Casey Mize….”if the glove is gray…you must put it away!”
Detroit Tigers starting pitcher Casey Mize pitched a solid first inning at Kauffman Stadium on Tuesday and was quietly heading back to the Tigers dugout. Unfortunately for Mize, home plate umpire John Tumpane had a message for him, and suddenly the big news dominating MLB was thrust in the lap of the Detroit rookie.
Tumpane delivered word to Casey Mize that his gray glove was too light in color. This can be considered a distraction to hitters. However, Tumpane’s glove color opinion coincided with the announcement that MLB would have umpires cracking down on the use of tacky substances to gain an unfair advantage. Ten game suspensions are being threatened to offenders getting caught.
Mize was immediately “pissed for a couple of minutes” at the timing used by Tumpane to deliver this news. It’s important to remember the Royals weren’t asking for Mize’s equipment to be checked. This was Tumpane deciding to disrupt the game…even if just for a minute…to force Casey Mize into a glove change. Mize, for his part, remained composed on the field and, with a look of bemusement, complied by getting a glove from Kyle Funkhouser.
Mize’s main irritation is the possibility—if not “probability”—that he’d be immediately suspected of using the “sticky stuff” illegally, given the timing of MLB’s announcement and Tumpane’s decision to somewhat awkwardly address the issue on the field in full public view.

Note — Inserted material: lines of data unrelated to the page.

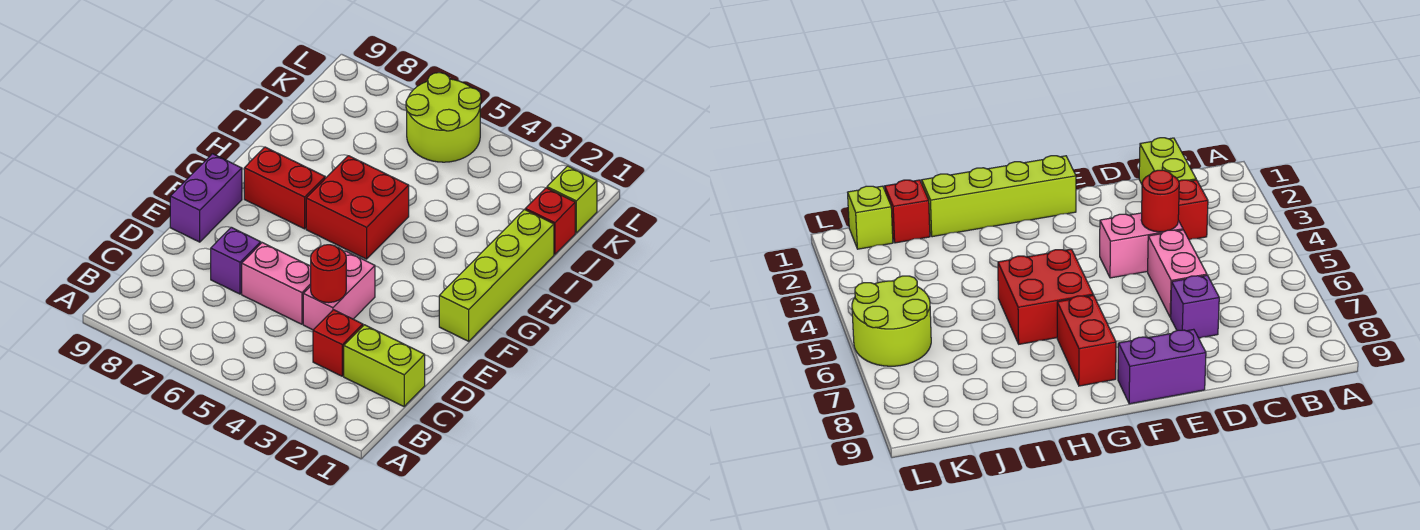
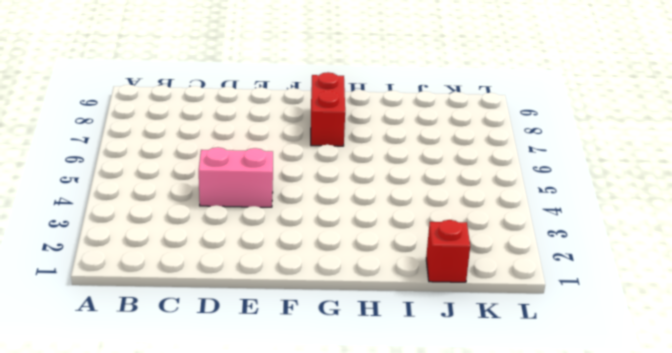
none -> lime 1x2 brick [344,325,425,406]
none -> red 1x1 brick [313,310,363,376]
none -> pink 1x2 brick [242,243,311,324]

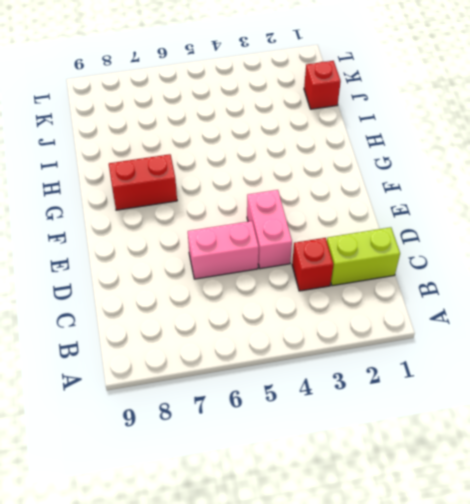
none -> purple 1x1 brick [211,227,261,294]
none -> purple 1x2 brick [170,154,242,242]
none -> lime 1x4 brick [439,210,554,341]

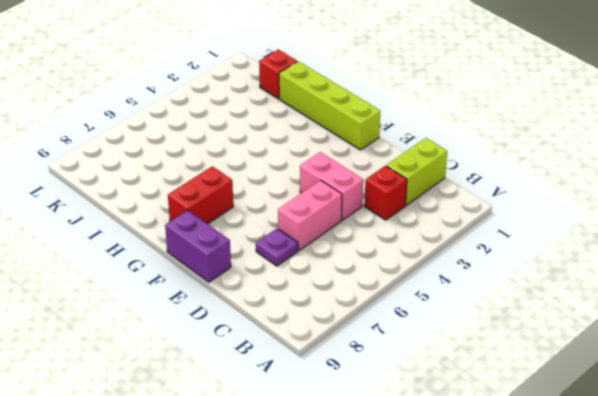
purple 1x1 plate [256,229,298,266] -> purple 1x1 brick [211,227,261,294]
none -> red 2x2 brick [306,156,409,259]
none -> lime 1x1 brick [547,166,597,233]
none -> lime 2x2 round brick [406,73,481,162]

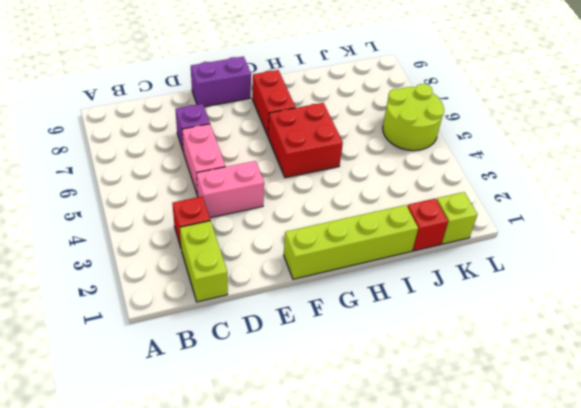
none -> red 1x1 round brick [311,245,346,303]

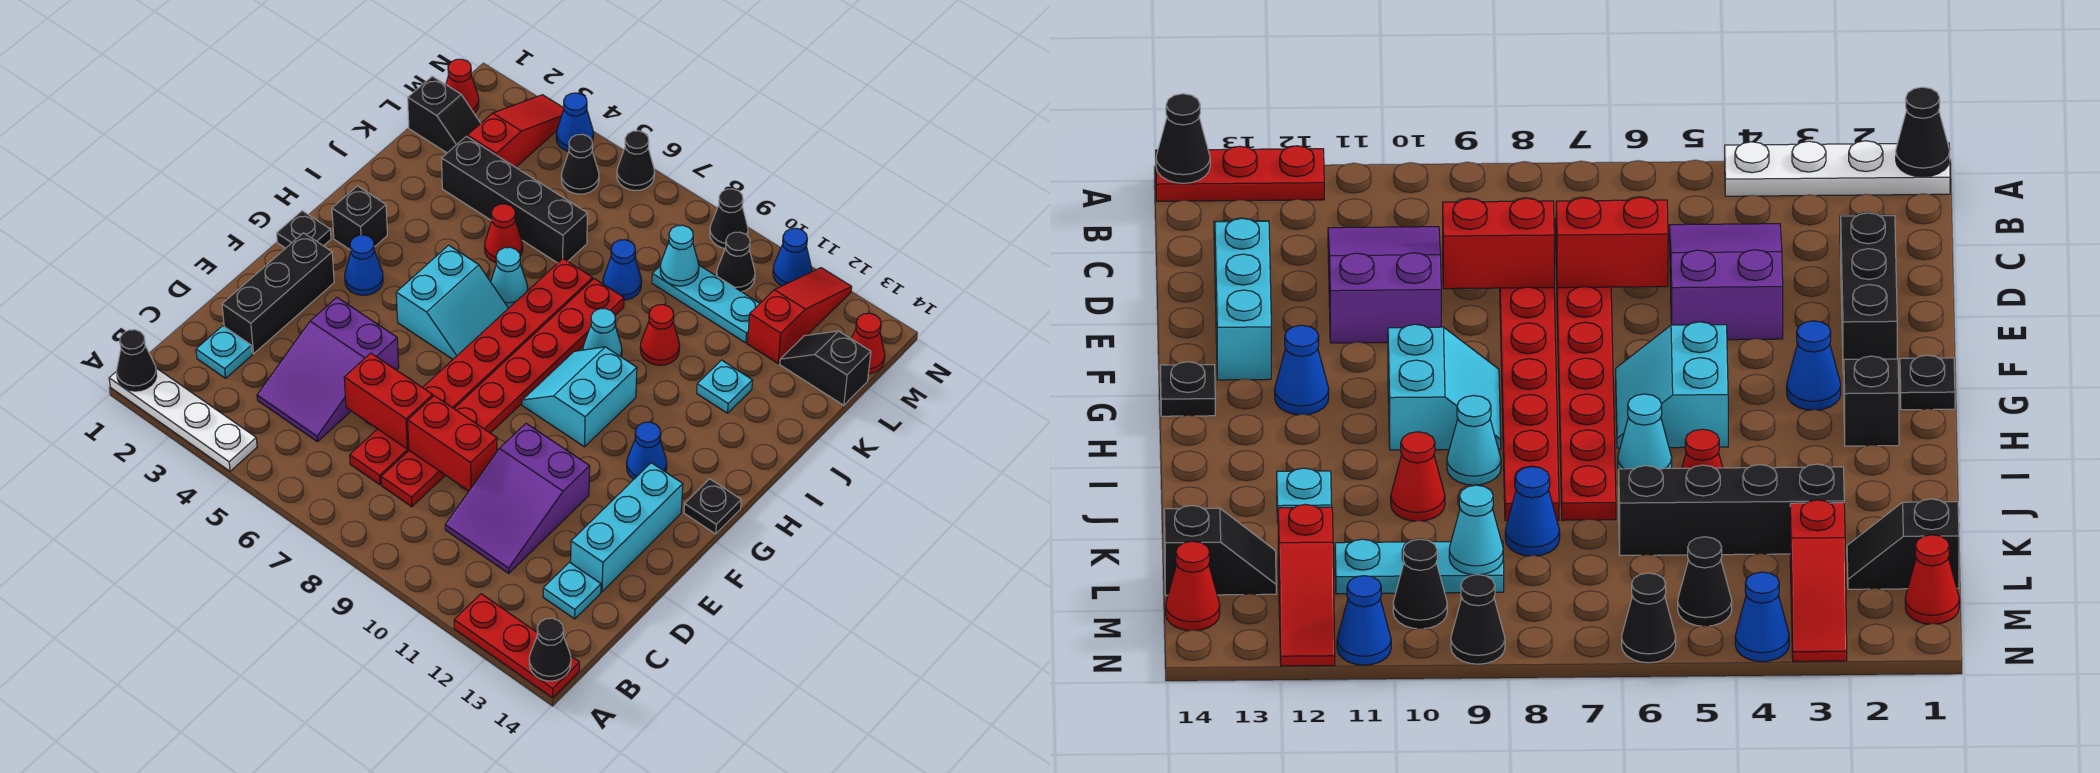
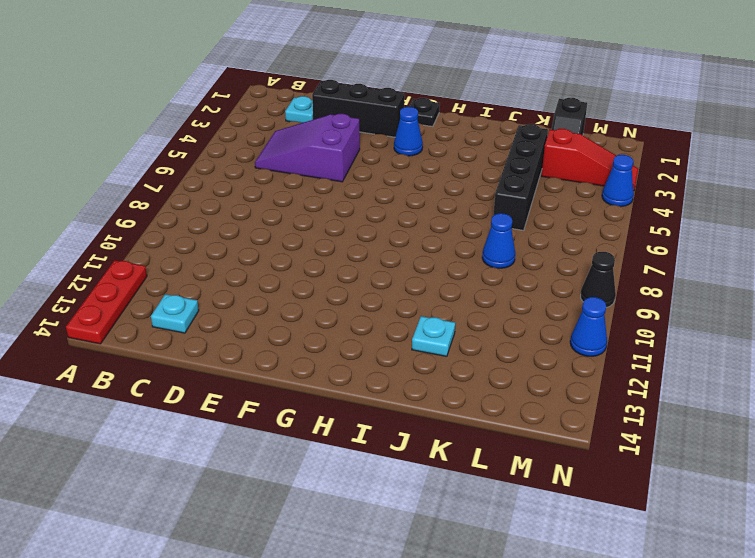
none -> white 1x4 plate [109,368,257,471]
none -> red 1x8 plate [350,259,593,485]
none -> red 1x8 plate [381,279,624,507]
none -> purple 2x3 slope [445,424,590,573]

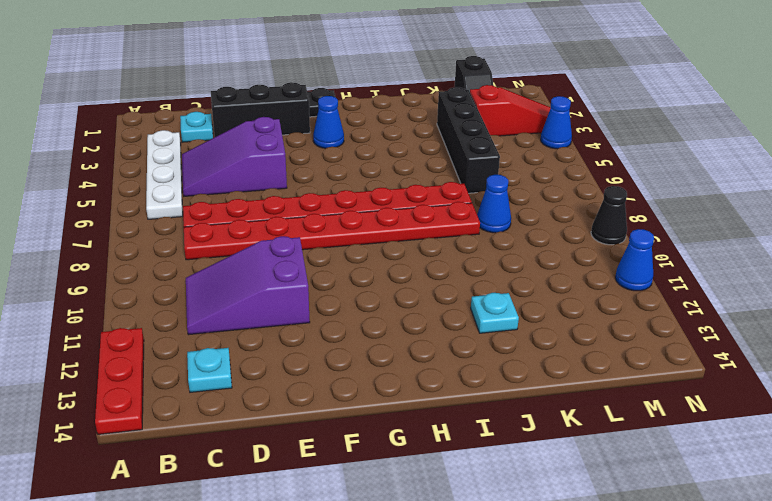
white 1x4 plate [146,130,183,219] -> white 1x4 plate moved to [109,368,257,471]
none -> cyan 1x3 brick [571,463,683,592]
none -> cyan 2x2 slope [396,245,508,359]
none -> cyan 2x2 slope [522,347,637,447]
none -> blue 1x1 cone [627,422,667,479]

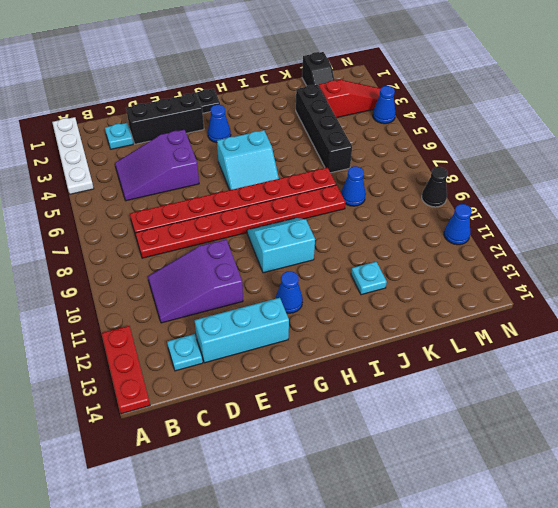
none -> black 1x1 plate [684,479,741,534]
none -> black 1x1 brick [332,186,387,250]
none -> cyan 1x1 cone [491,247,528,308]
none -> cyan 1x1 cone [583,309,622,357]

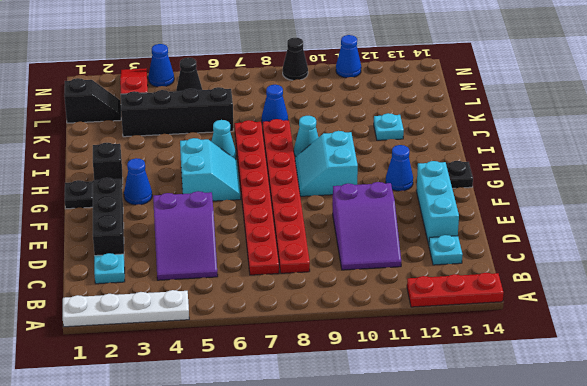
none -> red 1x1 cone [485,204,523,263]
none -> red 1x1 cone [640,305,680,365]
none -> cyan 1x3 plate [652,265,760,343]
none -> red 1x3 slope [747,268,852,363]

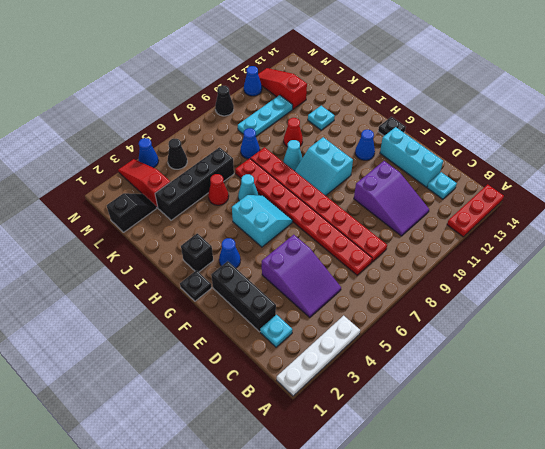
none -> black 1x2 slope [780,331,871,405]
none -> red 1x1 cone [446,59,479,114]
none -> black 1x1 cone [716,232,755,292]
none -> red 1x1 cone [851,313,885,374]

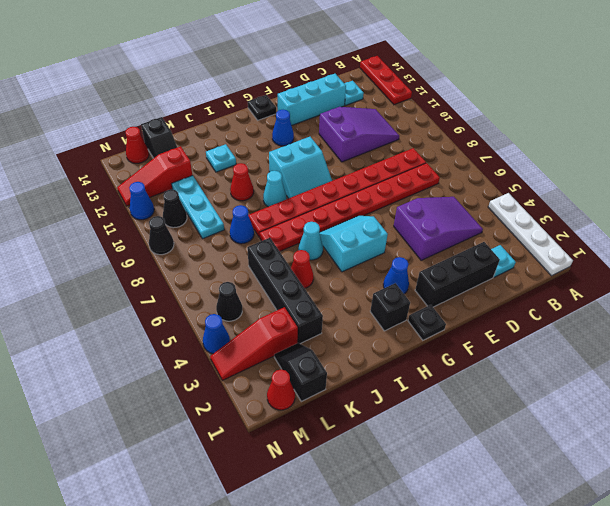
none -> black 1x1 cone [617,131,655,191]
none -> black 1x1 cone [117,330,157,391]
none -> black 1x1 cone [529,618,571,681]
none -> red 1x2 brick [344,353,433,449]

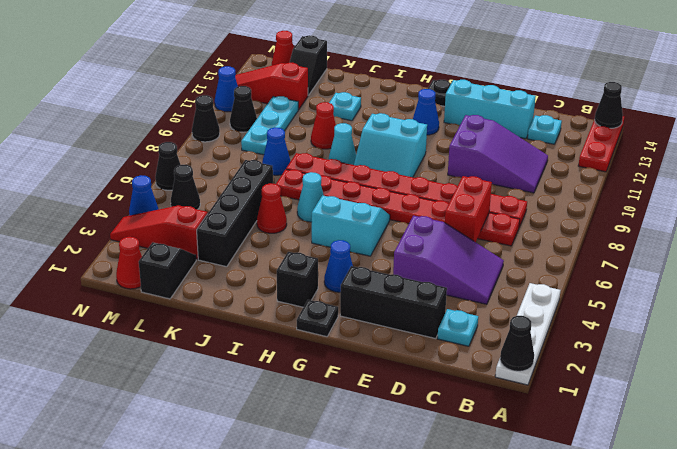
none -> red 1x2 brick [408,396,497,491]
none -> cyan 1x1 cone [660,225,699,286]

Mize ended up adding another quality start to his impressive rookie campaign and helped the Tigers beat the increasingly inept Royals on the evening. So the affair didn’t pin a loss on the Tigers. Most likely it will fade over time as the smallest of footnotes in Casey Mize’s career.
This didn’t stop Mize from speaking his mind after the game though. Mize stood up for his competitive integrity by emphatically emphasizing his non-use of sticky substances. He also resorted to soft profanity in airing his negative opinion of Tumpane’s timing and feel for handling the situation. Mize did note Tumpane is an excellent umpire and a good fellow overall, but the experience left Mize miffed at Tumpane’s game-management skills on display in Kansas City.
There is little question MLB needs to do something to address the pitching dominance in baseball that has led the sport to lose so much on-field action.
There are too many games like a recent Tigers/White Sox matchup that featured 27 strikeouts versus 15 hits and every run scored via a solo homer. If you want to see baserunner stretching a single into a double, or see a picture perfect relay throw out a runner at home, you’re all too often living in the wrong decade.
Singles are down over 4,000 from the pace of a decade ago. We are on track to see 1,000 fewer doubles than were hit in 2019. There are plenty of games like that Tigers/Sox tilt.
MLB may have the right thing in mind if the elimination of this “sticky stuff” advantage by pitchers leads to lower spin rates and less velocity. Batters might see their chances of success increase from the woeful .235 league-wide batting average we’ve seen this year, with record strikeout rates.
However, it’s easy to see after one day the hasty rollout Commissioner Manfred likely approved will be rocky in implementation. This is being dropped on the heads of pitchers in mid-season. Umpires have likely only gotten a few memos on how to proceed.
Already Tampa pitcher Tyler Glasnow is blaming this mid-season switch on his recent UCL injury. More of that is sure to follow as pitchers go down, whether the enforcement standard was the cause or not.
Then there are the unintended consequences of how Casey Mize may have looked guilty for a substance violation, when he was in fact just wearing a glove he’d been using all season. Indeed, with no complaints from anyone until encountering Tumpane.
Likely for Mize and Tumpane the bigger events surrounding the sticky-stuff changes will swallow up this event in fairly short order as MLB navigates the rollout of enforcing the substance rule. It does seem like Tumpane could have found a less surprising and game-intrusive way of delivering the decision to Mize, and hopefully that’s a lesson learned moving forward.